(Source information begins)

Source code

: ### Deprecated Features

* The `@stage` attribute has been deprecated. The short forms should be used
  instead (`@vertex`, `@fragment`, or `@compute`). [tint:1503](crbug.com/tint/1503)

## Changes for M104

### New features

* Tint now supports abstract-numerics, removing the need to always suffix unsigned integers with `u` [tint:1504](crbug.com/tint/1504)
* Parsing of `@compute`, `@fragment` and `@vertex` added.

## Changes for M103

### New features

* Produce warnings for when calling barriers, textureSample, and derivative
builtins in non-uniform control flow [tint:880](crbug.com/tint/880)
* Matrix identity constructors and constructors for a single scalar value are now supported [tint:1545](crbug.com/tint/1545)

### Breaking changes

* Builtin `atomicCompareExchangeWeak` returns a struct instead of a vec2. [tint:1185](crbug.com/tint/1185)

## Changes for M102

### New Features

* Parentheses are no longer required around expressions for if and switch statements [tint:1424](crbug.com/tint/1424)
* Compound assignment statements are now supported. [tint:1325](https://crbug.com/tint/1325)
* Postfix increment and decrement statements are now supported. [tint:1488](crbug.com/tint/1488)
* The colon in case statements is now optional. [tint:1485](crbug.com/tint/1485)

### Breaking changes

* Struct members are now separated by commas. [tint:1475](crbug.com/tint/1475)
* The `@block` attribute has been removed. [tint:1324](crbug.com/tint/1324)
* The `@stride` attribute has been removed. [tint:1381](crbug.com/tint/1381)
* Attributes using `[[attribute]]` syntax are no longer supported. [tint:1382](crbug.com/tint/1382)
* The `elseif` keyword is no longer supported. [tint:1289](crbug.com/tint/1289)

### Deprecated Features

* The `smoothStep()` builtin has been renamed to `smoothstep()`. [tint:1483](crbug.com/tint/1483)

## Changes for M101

(Source information ends)

Starting from the top of the records and ending at the line that contains "Tint now supports", repeat each line exactly and return only those lines.

Source code

: ### Deprecated Features

* The `@stage` attribute has been deprecated. The short forms should be used
  instead (`@vertex`, `@fragment`, or `@compute`). [tint:1503](crbug.com/tint/1503)

## Changes for M104

### New features

* Tint now supports abstract-numerics, removing the need to always suffix unsigned integers with `u` [tint:1504](crbug.com/tint/1504)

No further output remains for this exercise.